>Chinatown broth with pork dumplings

>Loon Moon Supermarket in Gerrard street


For the broth:

1 tamarind broth cube by Knorr
1 Maggi cube
1 celery stem in chunks
1 carrot chopped in sticks
Small chunk of fresh ginger
1/2 litre of water
1 serving of soaked rice vermicelli
For the dumplings:
Lean pork loin 150g
1 handful of frozen cooked prawns
1 spring onion (shredded)
3 or 4 dry shiitake mushrooms
1 or 2 dry porcini mushrooms
Thai fish sauce
Soya sauce or Tamari
1 tbsp of cumin
1 pinch of chilli powder
1 garlic clove
Chopped coriander to decorate
First soak the dry shiitake and porcinis in boiling water for a few minutes.

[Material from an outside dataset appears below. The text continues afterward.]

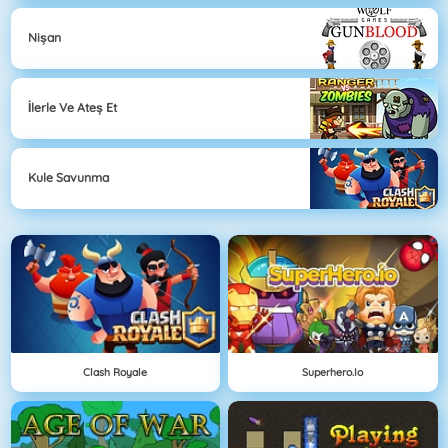
Nişan
İlerle Ve Ateş Et
Kule Savunma
Clash Royale
Superhero.io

Put all the dumplings ingredients in a food processor , then take out spoonfuls at a time and roll them into oiled hands to make small dumplings of about 2 cm thickness.

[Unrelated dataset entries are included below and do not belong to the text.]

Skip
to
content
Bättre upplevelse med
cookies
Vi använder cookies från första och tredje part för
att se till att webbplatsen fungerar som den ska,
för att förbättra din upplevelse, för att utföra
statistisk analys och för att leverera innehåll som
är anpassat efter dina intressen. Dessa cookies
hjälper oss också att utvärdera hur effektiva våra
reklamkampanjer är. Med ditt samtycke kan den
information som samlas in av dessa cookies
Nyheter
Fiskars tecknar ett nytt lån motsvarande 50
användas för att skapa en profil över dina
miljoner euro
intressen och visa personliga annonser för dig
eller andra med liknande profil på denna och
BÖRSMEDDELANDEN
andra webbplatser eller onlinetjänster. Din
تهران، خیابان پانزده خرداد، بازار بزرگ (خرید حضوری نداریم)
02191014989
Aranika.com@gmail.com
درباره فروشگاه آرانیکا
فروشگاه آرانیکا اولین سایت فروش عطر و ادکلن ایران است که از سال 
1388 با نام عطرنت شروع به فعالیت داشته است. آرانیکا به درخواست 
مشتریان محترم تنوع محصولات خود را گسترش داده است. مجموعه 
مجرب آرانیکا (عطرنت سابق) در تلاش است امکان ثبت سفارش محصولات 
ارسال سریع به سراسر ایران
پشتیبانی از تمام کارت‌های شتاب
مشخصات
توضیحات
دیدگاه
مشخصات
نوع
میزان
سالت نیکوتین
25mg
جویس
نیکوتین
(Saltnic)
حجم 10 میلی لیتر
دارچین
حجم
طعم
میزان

Heat the stock made out of the stock cubes and water, add the celery, carrot and grated ginger. Let to simmer for 10 mn. Check the level of seasoning and add chilli or fish sauce if required. The broth needs to have a nice zing to it and not be bland!
Keeping it at a slow boil, lower the meatballs in with a large spoon, and let them cook for 3 or 4 mn. In a bowl, put the vermicelli and cover with boiling water. Drain them out and add to the broth just before the end. Serve immediately with a scatter of spring onions and a squeeze of lemon, if you wish.

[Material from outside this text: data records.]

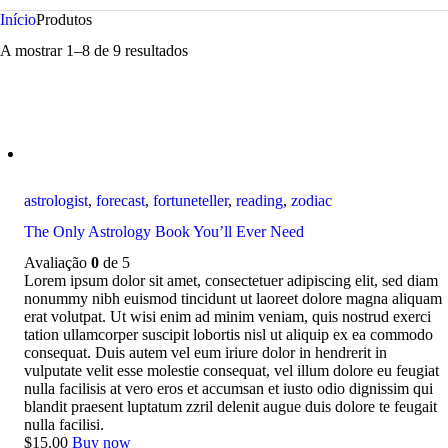
Início
Produtos
A mostrar 1–8 de 9 resultados
astrologist
,
forecast
,
fortuneteller
,
reading
,
zodiac
The Only Astrology Book You’ll Ever Need
Avaliação
0
de 5
Lorem ipsum dolor sit amet, consectetuer adipiscing elit, sed diam
nonummy nibh euismod tincidunt ut laoreet dolore magna aliquam
erat volutpat. Ut wisi enim ad minim veniam, quis nostrud exerci
tation ullamcorper suscipit lobortis nisl ut aliquip ex ea commodo
consequat. Duis autem vel eum iriure dolor in hendrerit in
vulputate velit esse molestie consequat, vel illum dolore eu feugiat
nulla facilisis at vero eros et accumsan et iusto odio dignissim qui
blandit praesent luptatum zzril delenit augue duis dolore te feugait
nulla facilisi.
$
15
.
00
Buy now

This was a surprisingly quick recipe: the longest task being the gathering of all the different ingredients! I don’t tend to do recipes that demand a long list of shopping BUT for this one I actually enjoyed my trip to Loon Moon supermarket in Soho. I loved looking at stacks of strange packets in exotic colours, all labelled in tantalising and mysterious signs that escaped my understanding! It was like being a child again and having to guess the content of boxes relying on colours and shapes rather than words. I picked some weird and wonderful packets to try out for fun and I let the ingredients dictate the above recipe rather than the other way round! I found it a very liberating way of cooking. This is how you usually have to cook on holiday in a new place, scouring market stalls and discovering new items; the best way to enjoy exotic London flavours! And where would London cooking be without those?!